Following are the major features of stock companies:

1. Management is legally separated from ownership.
2. Stock companies can gather together millions of small
savers.
3. They can raise capital rapidly at any time by issuing new
shares or credit bonds.
4. They can borrow bills, give preference shares, which are
redeemable and are either payable or exchangeable for
ordinary shares.
5. Ownership can be quickly transferred through stock
exchange.
6. They can continue to operate even after the end of their
legal period.
7. They can adapt to economic changes and cycles.
8. They can reduce production costs.
9. They can recruit the highest possible number of
personnel.
10 . They can finance research and conduct experiments to
improve products.
11. They are capable of facing foreign competition.
Stock companies have played a basic and leading role in the
success of the free economic order in the Western world.
Indeed, the yardstick of the strength of the economy of any
country in the world is measured by the number of stock
companies operating in it .
The more stock companies in a country the more its economy
is capable of absorbing personal savings of citizen and
others and turning them into huge investments from which
shareholders, in particular, and the economy, in general,
will benefit.
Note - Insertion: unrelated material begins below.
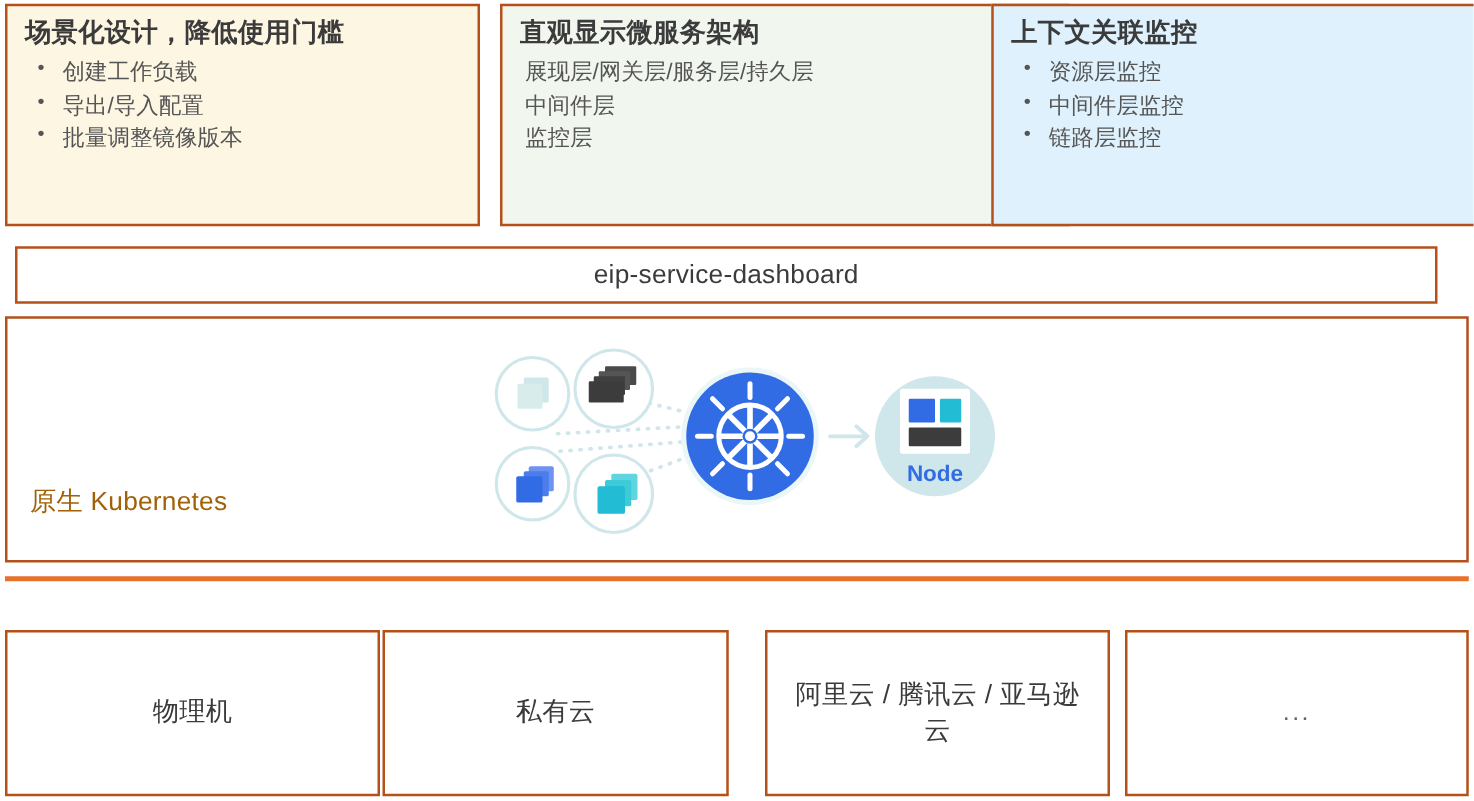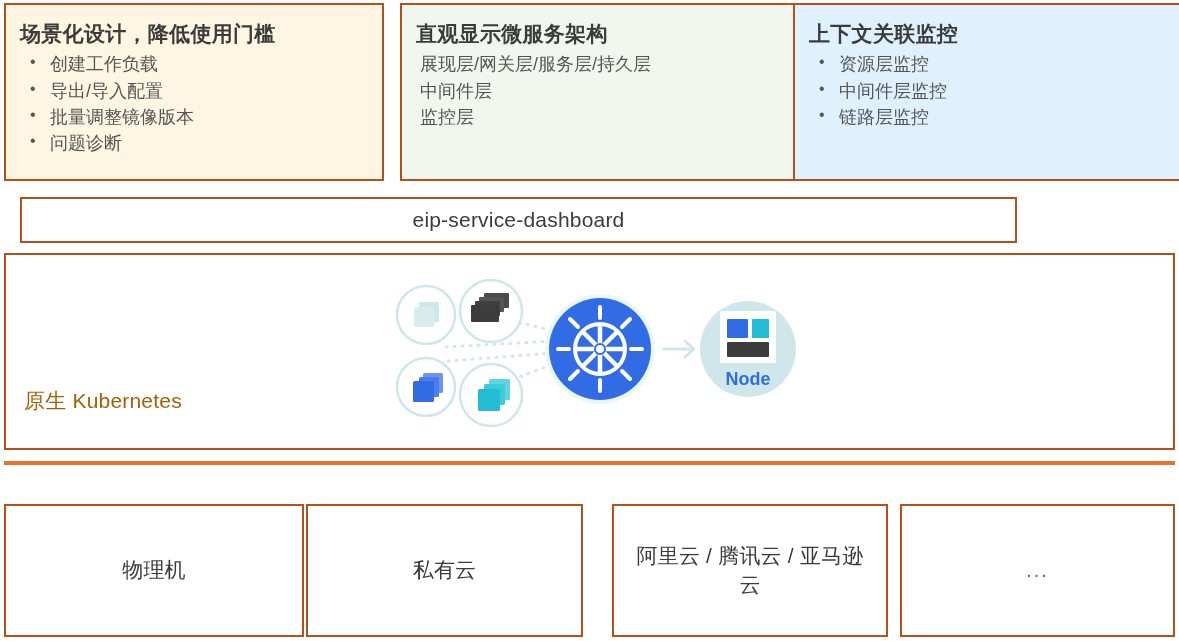"场景化设计，降低使用门槛" .feature-card { padding: 15px 12px 8px 14px -> 8px 12px 8px 14px }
The concept of stock companies is based on the
ability of such companies to gather small amounts in one
place to become millions to participate in the building of
new projects to produce goods and services that an
individual or a group of individuals cannot do.
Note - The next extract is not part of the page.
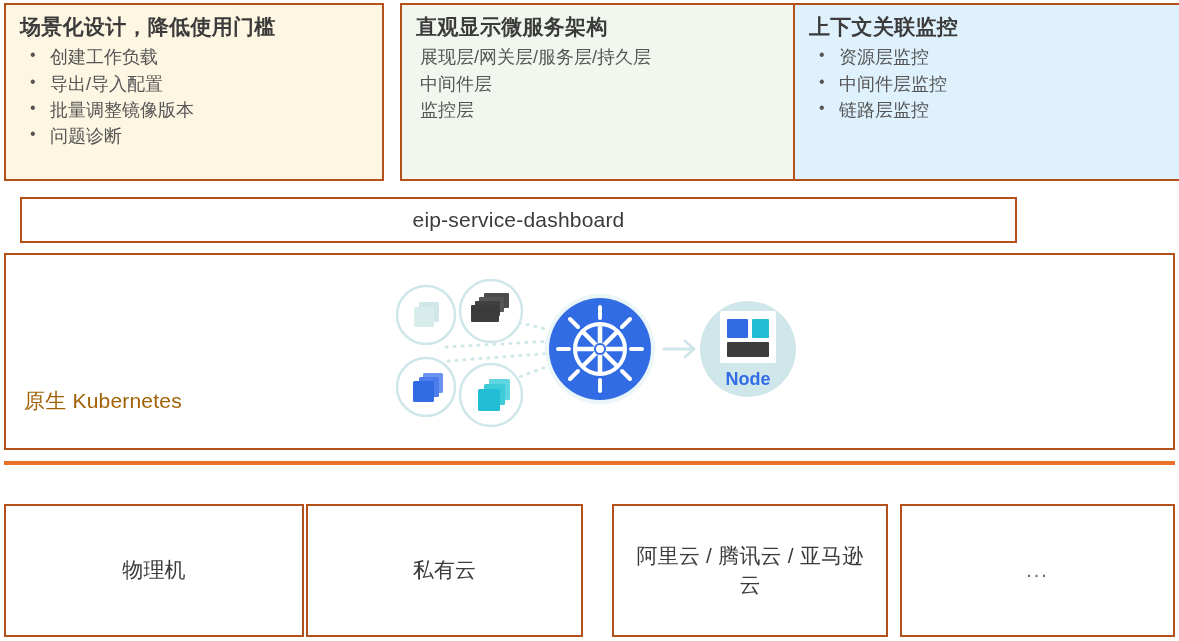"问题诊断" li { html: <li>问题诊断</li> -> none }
Common ownership divides and spreads risks among the largest
possible number of shareholders, while individual ownership
bears all kinds of risks making shareholders hesitant to
venture investing the whole capital in one or several
projects at the same time.
Stock companies are more capable of undertaking large scale
projects requiring huge investments which a single
individual is unable to do. Unlike all other legal
ownerships, stock companies are more capable than all of
scientifically separating ownership from management. This
means that an owner of funds is not necessarily a better
manager.
Management employs the best personnel to manage the funds of
an individual, who cannot, either because he does not lave
sufficient time to manage his funds or because of his lack
of experience and ability to manage his funds, leading him
to invest them in stock companies to make use of their
ability to manage and invest the money in giant projects
that cannot be undertaken except with stock companies able
to gather, manage and invest such funds in a manner that
separates management from ownership .
This ensures that the regular structure of the company will
carry on its operations whoever the owners are. Such an
advantage enables the economy of any country to move from
individual or family ownership to group ownership on the
basis of institutions rather than individuals. The legal
system continues to operate because it is constant, while
the individual system ends with the individual’s end . This
is the difference between an economy based on individual
ownership and that based on company ownership with a system
independent from individual ownership which ensures the
continuation of an economy to undertake it .
This is the truth about stock companies and this is why the
world prefers an economic system based on stock companies
for the management of economic resources.